MambaMixer: Efficient Selective State Space Models with Dual Token and Channel Selection

Recent advances in deep learning have mainly relied on Transformers due to their data dependency and ability to learn at scale. The attention module in these architectures, however, exhibits quadratic time and space in input size, limiting their scalability for long-sequence modeling. State Space Models (SSMs), and more specifically Selective SSMs (S6), with efficient hardware-aware implementation, have shown promising potential for long causal sequence modeling. They, however, use separate blocks for each channel and fail to filter irrelevant channels and capture inter-channel dependencies. Natural attempt to mix information across channels using MLP, attention, or SSMs results in further instability in the training of SSMs for large networks and/or nearly double the number of parameters. We present the MambaMixer block, a new SSM-based architecture with data-dependent weights that uses a dual selection mechanism across tokens and channels-called Selective Token and Channel Mixer. To mitigate doubling the number of parameters, we present a new non-causal heuristic of the S6 block with a hardware-friendly implementation. We further present an efficient variant of MambaMixer, called QSMixer, that mixes information along both sequence and embedding dimensions. As a proof of concept, we design Vision MambaMixer (ViM2) and Vision QSMixer (ViQS) architectures. To enhance their ability to capture spatial information in images, we present Switch of Scans (SoS) that dynamically uses a set of useful image scans to traverse image patches.
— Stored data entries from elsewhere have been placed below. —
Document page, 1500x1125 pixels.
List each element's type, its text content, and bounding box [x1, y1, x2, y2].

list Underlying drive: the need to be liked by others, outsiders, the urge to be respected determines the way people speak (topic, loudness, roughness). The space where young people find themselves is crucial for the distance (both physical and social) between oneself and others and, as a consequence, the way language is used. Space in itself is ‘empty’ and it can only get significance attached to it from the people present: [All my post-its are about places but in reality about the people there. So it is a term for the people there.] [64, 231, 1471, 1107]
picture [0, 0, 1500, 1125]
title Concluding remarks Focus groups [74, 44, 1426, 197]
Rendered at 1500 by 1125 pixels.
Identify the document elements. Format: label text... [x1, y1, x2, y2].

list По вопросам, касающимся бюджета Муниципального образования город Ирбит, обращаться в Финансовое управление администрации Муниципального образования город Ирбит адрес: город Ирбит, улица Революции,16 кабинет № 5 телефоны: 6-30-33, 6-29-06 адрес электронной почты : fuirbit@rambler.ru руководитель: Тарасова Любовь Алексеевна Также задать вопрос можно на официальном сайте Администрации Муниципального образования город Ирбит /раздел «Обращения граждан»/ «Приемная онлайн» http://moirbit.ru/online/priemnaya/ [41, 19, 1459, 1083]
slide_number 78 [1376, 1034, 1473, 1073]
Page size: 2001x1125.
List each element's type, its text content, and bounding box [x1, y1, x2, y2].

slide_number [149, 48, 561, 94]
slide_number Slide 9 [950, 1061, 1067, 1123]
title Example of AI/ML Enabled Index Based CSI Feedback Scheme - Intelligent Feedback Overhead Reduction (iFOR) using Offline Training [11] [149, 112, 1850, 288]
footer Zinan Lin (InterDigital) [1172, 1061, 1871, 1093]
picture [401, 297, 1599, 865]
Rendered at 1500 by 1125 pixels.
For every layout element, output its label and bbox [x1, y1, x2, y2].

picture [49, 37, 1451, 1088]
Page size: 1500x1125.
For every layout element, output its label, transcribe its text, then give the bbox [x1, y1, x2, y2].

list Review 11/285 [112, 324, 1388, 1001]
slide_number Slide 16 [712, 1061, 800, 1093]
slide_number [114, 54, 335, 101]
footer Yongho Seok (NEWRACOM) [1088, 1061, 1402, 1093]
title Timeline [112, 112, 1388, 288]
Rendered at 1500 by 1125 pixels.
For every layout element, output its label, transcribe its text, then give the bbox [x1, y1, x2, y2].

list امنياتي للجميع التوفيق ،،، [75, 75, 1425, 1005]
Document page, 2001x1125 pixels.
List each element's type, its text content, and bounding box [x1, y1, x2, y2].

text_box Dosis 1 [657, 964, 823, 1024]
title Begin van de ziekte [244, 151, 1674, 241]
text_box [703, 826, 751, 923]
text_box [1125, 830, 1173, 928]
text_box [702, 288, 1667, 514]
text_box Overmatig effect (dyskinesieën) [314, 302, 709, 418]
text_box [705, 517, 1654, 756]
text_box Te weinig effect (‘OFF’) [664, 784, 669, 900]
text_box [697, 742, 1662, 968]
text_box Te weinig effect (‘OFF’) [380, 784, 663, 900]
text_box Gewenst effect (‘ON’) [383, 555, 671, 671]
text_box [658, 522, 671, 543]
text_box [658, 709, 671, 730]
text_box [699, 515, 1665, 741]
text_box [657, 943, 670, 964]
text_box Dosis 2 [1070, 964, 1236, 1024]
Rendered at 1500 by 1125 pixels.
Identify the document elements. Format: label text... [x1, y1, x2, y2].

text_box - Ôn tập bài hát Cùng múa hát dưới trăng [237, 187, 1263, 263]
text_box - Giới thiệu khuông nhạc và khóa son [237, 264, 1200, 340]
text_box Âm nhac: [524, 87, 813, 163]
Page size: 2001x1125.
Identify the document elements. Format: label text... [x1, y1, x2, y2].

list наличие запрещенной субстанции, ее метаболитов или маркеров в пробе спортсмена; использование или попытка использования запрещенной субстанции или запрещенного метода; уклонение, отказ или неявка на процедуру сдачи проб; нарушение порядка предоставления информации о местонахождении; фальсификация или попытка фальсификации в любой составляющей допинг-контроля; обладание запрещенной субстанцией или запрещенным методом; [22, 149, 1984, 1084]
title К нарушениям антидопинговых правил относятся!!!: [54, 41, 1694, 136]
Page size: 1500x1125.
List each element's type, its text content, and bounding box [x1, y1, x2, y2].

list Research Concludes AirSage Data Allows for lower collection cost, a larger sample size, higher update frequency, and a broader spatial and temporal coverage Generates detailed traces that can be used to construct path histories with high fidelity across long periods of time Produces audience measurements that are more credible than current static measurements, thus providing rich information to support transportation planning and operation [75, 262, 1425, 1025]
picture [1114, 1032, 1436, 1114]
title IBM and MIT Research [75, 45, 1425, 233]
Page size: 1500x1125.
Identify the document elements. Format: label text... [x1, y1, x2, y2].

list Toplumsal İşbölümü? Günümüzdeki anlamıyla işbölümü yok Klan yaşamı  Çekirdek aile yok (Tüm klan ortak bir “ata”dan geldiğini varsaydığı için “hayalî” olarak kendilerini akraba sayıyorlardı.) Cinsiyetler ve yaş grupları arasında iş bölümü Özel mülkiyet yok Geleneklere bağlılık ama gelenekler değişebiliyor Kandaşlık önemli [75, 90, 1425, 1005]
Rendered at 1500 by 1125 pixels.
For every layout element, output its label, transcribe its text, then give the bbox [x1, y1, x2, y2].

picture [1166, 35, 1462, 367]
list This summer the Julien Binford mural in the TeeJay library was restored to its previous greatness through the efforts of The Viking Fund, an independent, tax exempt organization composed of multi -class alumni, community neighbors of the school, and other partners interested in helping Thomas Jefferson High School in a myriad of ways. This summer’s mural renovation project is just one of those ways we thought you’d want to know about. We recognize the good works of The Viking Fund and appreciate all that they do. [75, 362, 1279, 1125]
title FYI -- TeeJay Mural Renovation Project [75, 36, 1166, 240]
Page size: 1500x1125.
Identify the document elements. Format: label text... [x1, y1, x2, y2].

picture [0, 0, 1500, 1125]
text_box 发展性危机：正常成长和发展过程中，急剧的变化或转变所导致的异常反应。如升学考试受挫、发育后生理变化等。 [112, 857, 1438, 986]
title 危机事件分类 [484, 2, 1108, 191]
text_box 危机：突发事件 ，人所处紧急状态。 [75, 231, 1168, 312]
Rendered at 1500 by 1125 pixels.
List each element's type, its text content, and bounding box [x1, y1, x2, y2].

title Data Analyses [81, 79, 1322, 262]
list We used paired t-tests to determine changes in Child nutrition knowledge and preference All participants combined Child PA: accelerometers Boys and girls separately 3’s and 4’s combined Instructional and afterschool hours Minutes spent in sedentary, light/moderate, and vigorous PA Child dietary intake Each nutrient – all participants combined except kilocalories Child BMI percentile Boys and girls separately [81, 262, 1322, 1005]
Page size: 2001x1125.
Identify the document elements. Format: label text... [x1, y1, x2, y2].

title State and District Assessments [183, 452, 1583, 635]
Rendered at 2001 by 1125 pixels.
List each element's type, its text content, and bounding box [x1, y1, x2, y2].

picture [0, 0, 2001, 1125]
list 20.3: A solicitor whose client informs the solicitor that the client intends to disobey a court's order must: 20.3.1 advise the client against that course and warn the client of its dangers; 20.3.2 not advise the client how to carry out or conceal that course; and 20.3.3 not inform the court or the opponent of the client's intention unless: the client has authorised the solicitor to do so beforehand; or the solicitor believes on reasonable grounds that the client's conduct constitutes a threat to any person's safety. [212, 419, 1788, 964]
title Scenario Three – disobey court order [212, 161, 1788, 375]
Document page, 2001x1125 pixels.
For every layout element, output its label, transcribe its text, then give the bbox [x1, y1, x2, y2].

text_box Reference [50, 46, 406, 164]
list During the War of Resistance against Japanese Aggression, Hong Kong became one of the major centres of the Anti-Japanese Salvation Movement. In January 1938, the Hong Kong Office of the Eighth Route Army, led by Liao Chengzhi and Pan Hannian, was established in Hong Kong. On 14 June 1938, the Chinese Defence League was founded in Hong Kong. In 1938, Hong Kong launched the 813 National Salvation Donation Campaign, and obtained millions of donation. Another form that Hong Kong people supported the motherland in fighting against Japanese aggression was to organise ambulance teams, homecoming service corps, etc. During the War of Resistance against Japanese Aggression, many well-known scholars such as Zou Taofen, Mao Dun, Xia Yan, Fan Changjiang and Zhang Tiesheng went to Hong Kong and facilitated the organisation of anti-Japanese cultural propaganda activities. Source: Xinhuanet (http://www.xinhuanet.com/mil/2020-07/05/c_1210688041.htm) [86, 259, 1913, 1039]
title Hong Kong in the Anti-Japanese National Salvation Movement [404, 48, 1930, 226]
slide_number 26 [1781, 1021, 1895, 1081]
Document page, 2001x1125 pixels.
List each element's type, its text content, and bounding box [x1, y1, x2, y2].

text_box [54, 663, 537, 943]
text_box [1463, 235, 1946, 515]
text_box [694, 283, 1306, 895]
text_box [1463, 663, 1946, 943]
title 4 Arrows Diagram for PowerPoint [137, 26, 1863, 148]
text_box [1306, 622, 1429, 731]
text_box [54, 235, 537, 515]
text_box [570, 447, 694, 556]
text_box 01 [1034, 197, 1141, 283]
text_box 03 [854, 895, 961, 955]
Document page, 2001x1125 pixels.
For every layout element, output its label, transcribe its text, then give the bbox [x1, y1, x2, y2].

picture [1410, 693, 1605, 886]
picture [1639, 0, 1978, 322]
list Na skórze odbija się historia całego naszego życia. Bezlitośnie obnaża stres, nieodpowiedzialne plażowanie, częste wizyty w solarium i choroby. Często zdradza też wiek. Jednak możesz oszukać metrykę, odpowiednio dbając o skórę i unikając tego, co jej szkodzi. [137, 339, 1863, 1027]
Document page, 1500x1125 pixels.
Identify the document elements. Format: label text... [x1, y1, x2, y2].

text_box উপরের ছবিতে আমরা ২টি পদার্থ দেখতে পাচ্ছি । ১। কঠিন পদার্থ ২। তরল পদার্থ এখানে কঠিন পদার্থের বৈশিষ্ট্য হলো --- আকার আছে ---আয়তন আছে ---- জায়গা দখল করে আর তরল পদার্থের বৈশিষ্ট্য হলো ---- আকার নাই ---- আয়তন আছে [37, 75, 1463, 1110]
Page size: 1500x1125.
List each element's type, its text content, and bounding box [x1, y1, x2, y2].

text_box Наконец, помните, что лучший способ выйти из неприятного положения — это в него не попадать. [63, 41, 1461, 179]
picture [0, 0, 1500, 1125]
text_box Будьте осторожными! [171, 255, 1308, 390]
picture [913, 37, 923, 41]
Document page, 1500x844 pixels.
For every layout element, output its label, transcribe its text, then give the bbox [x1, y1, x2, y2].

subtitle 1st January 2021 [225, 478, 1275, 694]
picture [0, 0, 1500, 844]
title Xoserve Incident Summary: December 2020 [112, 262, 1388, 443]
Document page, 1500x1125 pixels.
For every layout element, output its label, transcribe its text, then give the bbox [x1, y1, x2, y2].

We evaluate the performance of our methods in image classification, segmentation, and object detection. Our results underline the importance of selectively mixing across both tokens and channels and show the competitive (resp. superior) performance of our methods with well-established vision models (resp. SSM-based models).

翻译：深度学习的最新进展主要依赖于Transformer，因其具备数据依赖性及规模化学习能力。然而，这些架构中的注意力模块在输入长度上呈现二次时间与空间复杂度，限制了其在长序列建模中的可扩展性。状态空间模型（SSMs），特别是具有高效硬件感知实现的选择性SSMs（S6），已在长因果序列建模中展现出潜力。但它们为每个通道使用独立模块，无法过滤无关通道并捕获通道间依赖关系。若尝试使用MLP、注意力或SSMs混合跨通道信息，会导致大型网络训练中SSMs的进一步不稳定，且参数数量近乎翻倍。本文提出MambaMixer模块——一种基于SSM且具有数据依赖权重的新型架构，采用跨标记与通道的双重选择机制（称为选择性标记与通道混合器）。为缓解参数数量倍增问题，我们提出一种具有硬件友好实现的新型S6模块非因果启发式设计。进一步提出MambaMixer的高效变体QSMixer，可沿序列维度与嵌入维度同时混合信息。作为概念验证，我们设计了Vision MambaMixer（ViM2）与Vision QSMixer（ViQS）架构。为增强其捕获图像空间信息的能力，提出扫描切换机制（SoS），动态采用一组有效图像扫描路径遍历图像块。我们在图像分类、分割与目标检测任务中评估所提方法的性能。实验结果凸显了跨标记与通道进行选择性混合的重要性，并表明我们的方法相较于成熟视觉模型（及基于SSM的模型）具有竞争性（或更优）性能。